5 out of 5 stars The Torture Papers   January 10, 2007
D. Morgan
3 out of 3 found this review helpful

Mostly a collection of memos. This book is only a record to let us know what some of the hub bub is all about. Let us not sweep this under the rug. This is a first step in our examination of what we are and what we may become if each citizen doesn't accept responsibility and act on what is rapidly becoming a standard operating proceedure. Does torture acheive better information, Or blind us to truth? The same amount of time spent in a search for evidence would give results. Evidence gained by torturing is an illusion that has caused the torturer to become a goon. Calling torture by some other name does not change its effect. Torture destroys its victims and demoralizes its perpetrators. For those who are pleased to dominate it gives dominance. Torture does not give facts because it is not physical evidence. The veracity of uncovered facts can not be observed, but must be further tested. Torture can destroy any resistance in the one tortured and give the dominator feelings of the power of god. The torturer is loosing the battle without physical evidence. Torturing only gives the feelings of power.
This book is the begining of the examination of official torture and might allow some of us to reconfirm that torture by any name is only the act of a despot and only dispoils free citizens.

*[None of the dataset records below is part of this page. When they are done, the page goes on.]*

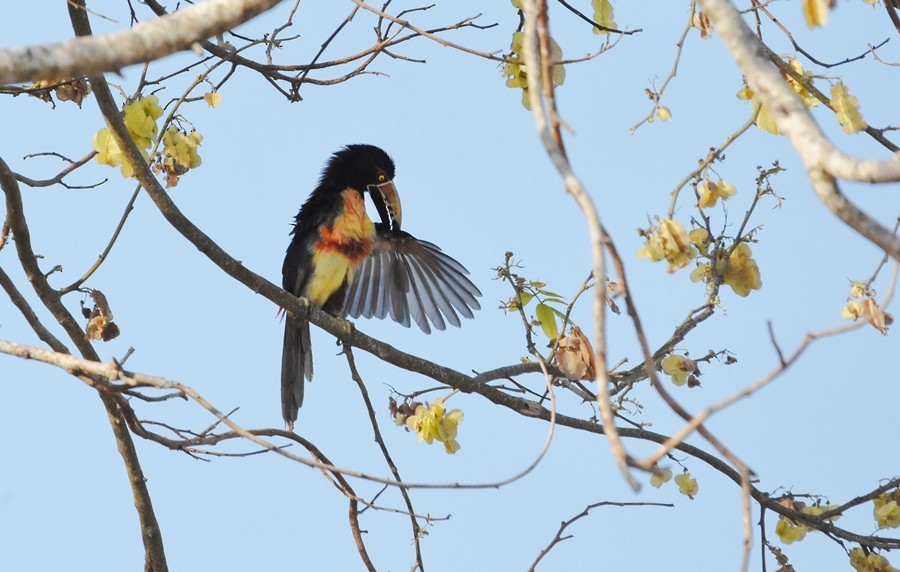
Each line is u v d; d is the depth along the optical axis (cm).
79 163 970
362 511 989
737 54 536
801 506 1051
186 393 667
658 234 816
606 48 834
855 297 852
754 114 846
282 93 1025
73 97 1002
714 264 955
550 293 1010
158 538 1031
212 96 973
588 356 984
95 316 938
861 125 865
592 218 488
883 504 1036
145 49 611
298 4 1027
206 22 618
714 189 888
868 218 505
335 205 1250
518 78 902
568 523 928
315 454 924
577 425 1068
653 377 530
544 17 560
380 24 1013
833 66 913
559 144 533
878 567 1016
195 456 821
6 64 586
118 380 666
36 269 923
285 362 1193
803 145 514
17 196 886
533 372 1098
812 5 532
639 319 535
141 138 908
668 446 490
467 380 1066
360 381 1038
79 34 844
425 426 973
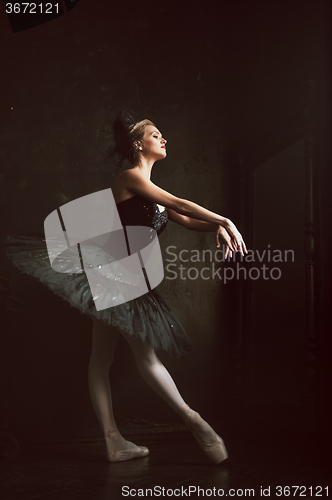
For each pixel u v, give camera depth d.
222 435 2.71
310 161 2.76
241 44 3.36
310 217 2.71
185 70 3.32
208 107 3.32
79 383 2.76
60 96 3.12
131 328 1.90
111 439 2.04
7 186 2.96
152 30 3.31
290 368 2.95
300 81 2.90
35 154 3.03
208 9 3.37
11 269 2.83
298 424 2.51
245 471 1.80
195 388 2.96
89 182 3.06
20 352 2.73
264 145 3.23
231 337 3.10
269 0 3.19
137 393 2.82
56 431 2.65
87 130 3.11
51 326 2.79
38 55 3.14
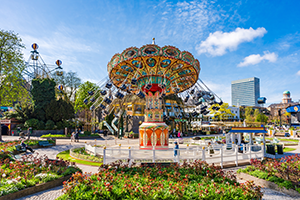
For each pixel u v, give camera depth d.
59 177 9.66
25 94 32.56
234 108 76.94
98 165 13.84
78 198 6.75
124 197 6.83
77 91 48.97
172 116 46.41
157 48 15.27
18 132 35.31
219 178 8.60
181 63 16.72
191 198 6.67
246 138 26.08
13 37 27.78
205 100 18.20
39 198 7.98
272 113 85.69
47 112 38.22
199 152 14.73
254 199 7.06
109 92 18.67
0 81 27.48
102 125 43.56
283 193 8.92
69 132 39.91
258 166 11.01
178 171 9.30
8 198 7.61
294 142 28.20
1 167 10.38
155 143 17.19
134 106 43.88
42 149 21.25
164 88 18.05
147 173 8.88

5 out of 5 stars The Torture Papers:Road to Abu Ghraib   October 31, 2005
Michael J. Brady (Tucson, Arizona USA)
11 out of 13 found this review helpful

This is an excellent resource for any serious scholar or researcher dealing with the laws of war, the Iraq War or torture issues. It is a broad compilation of original source material, mostly post 9/11; with its depth (over 1200 pages), it may be too much for the casual reader (if so, try Torture and Truth, by Mark Danner), but for serious research, it is essential.

Michael J. Brady, PhD (international law)
Tucson, Arizona



5 out of 5 stars Making Men Scream in Our Name   September 17, 2005
Hongus
9 out of 12 found this review helpful

This comprehensive and current compilation makes clear that our government has sanctioned practices not only outlawed by international conventions against torture, to which we are signatories, but which discracefully echo the techniques of tyrants through the ages. The documentation will make it impossible for Americans to claim that they didn't know what is being done in our name. This work should be required reading for every citizen as our nation confronts an official policy that claims our only defense against terrorism is our own use of teror and torture.